■ Assigned task: Filter the entries, keeping every line with the word "Daniela".

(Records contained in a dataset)
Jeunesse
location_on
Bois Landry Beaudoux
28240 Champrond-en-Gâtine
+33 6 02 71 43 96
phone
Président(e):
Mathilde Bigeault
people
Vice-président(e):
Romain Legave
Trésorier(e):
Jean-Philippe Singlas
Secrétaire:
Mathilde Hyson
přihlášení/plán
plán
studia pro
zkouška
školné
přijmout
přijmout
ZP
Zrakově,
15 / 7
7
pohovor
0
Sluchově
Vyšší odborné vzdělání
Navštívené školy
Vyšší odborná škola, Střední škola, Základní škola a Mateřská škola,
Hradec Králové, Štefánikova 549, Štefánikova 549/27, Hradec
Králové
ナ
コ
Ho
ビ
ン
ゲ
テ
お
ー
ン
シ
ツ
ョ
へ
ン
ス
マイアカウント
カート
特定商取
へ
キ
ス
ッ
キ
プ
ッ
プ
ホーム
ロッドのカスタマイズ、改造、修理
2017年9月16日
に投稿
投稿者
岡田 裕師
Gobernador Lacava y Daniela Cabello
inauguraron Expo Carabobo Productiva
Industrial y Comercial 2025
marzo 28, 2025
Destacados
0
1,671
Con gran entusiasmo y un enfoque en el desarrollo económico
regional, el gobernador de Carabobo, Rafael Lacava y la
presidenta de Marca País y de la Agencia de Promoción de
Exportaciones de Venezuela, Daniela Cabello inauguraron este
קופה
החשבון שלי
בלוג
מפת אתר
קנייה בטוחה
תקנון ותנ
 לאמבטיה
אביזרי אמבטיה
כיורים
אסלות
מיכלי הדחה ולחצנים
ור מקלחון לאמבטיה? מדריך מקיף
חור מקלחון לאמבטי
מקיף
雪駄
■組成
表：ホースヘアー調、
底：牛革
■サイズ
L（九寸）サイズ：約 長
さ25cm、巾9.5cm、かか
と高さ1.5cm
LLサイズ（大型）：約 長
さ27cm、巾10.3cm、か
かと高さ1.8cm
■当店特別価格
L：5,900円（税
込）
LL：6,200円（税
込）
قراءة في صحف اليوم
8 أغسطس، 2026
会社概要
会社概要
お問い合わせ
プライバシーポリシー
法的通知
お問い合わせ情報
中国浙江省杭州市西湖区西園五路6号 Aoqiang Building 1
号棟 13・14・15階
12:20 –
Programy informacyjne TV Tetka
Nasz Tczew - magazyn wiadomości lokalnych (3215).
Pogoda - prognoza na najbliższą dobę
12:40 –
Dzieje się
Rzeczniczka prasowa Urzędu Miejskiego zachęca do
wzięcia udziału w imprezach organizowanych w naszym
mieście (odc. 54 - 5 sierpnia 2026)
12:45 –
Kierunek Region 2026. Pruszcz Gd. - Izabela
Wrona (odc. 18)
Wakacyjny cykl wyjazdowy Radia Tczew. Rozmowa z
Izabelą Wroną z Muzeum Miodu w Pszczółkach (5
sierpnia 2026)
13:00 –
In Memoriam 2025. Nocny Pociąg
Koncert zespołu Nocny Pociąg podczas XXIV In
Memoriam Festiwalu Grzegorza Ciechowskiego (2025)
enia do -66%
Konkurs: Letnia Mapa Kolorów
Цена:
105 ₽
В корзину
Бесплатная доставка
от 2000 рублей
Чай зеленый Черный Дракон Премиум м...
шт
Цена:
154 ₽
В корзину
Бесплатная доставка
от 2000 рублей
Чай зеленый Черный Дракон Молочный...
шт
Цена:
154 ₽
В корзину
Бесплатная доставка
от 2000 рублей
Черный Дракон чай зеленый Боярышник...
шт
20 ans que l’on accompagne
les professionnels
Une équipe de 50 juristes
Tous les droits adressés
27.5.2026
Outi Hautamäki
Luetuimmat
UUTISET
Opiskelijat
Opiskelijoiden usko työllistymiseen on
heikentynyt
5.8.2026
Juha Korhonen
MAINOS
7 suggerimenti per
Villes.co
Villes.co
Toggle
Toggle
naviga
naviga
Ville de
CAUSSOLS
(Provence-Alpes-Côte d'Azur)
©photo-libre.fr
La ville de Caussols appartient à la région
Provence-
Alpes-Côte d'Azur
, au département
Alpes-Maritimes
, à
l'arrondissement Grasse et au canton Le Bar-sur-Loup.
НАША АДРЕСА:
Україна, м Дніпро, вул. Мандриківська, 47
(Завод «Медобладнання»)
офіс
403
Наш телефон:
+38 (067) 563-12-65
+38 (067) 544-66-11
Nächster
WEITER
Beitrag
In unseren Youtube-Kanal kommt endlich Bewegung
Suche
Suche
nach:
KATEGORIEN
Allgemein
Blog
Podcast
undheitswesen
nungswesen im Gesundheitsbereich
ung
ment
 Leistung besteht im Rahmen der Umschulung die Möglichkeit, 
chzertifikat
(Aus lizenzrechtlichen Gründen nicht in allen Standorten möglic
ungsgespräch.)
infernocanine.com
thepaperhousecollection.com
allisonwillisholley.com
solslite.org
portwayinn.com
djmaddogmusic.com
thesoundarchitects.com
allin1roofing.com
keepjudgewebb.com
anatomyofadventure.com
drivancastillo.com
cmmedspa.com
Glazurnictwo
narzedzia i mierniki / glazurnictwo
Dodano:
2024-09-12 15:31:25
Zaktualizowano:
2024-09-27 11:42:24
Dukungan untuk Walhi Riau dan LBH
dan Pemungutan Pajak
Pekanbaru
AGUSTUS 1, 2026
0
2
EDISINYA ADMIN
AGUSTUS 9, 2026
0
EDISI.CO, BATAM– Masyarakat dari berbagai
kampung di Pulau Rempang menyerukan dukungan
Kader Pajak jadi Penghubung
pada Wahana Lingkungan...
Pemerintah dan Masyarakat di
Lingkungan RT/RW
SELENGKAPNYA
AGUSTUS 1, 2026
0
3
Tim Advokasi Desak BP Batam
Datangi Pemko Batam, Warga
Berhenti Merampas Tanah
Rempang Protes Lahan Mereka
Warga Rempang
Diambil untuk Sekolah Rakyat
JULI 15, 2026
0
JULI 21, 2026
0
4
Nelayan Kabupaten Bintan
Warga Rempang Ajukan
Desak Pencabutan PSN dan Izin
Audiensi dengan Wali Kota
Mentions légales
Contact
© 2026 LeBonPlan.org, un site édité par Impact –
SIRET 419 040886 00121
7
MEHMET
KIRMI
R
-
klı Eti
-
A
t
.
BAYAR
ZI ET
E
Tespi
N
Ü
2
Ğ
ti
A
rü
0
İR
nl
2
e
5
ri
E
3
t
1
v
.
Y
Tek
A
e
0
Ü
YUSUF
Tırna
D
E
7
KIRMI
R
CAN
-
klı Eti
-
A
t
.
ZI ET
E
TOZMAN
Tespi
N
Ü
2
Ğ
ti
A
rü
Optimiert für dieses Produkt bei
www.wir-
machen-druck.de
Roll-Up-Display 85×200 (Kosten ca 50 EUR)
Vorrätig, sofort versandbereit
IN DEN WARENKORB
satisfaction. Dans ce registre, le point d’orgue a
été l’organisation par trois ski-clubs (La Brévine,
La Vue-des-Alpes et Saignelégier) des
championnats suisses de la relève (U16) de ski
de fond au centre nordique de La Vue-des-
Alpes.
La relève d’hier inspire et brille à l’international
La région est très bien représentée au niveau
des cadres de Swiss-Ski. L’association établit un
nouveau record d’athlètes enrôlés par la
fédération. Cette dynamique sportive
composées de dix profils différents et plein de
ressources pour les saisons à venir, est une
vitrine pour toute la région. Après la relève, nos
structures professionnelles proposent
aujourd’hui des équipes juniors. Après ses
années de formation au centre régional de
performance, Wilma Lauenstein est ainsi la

■ Answer below:
Gobernador Lacava y Daniela Cabello
Exportaciones de Venezuela, Daniela Cabello inauguraron este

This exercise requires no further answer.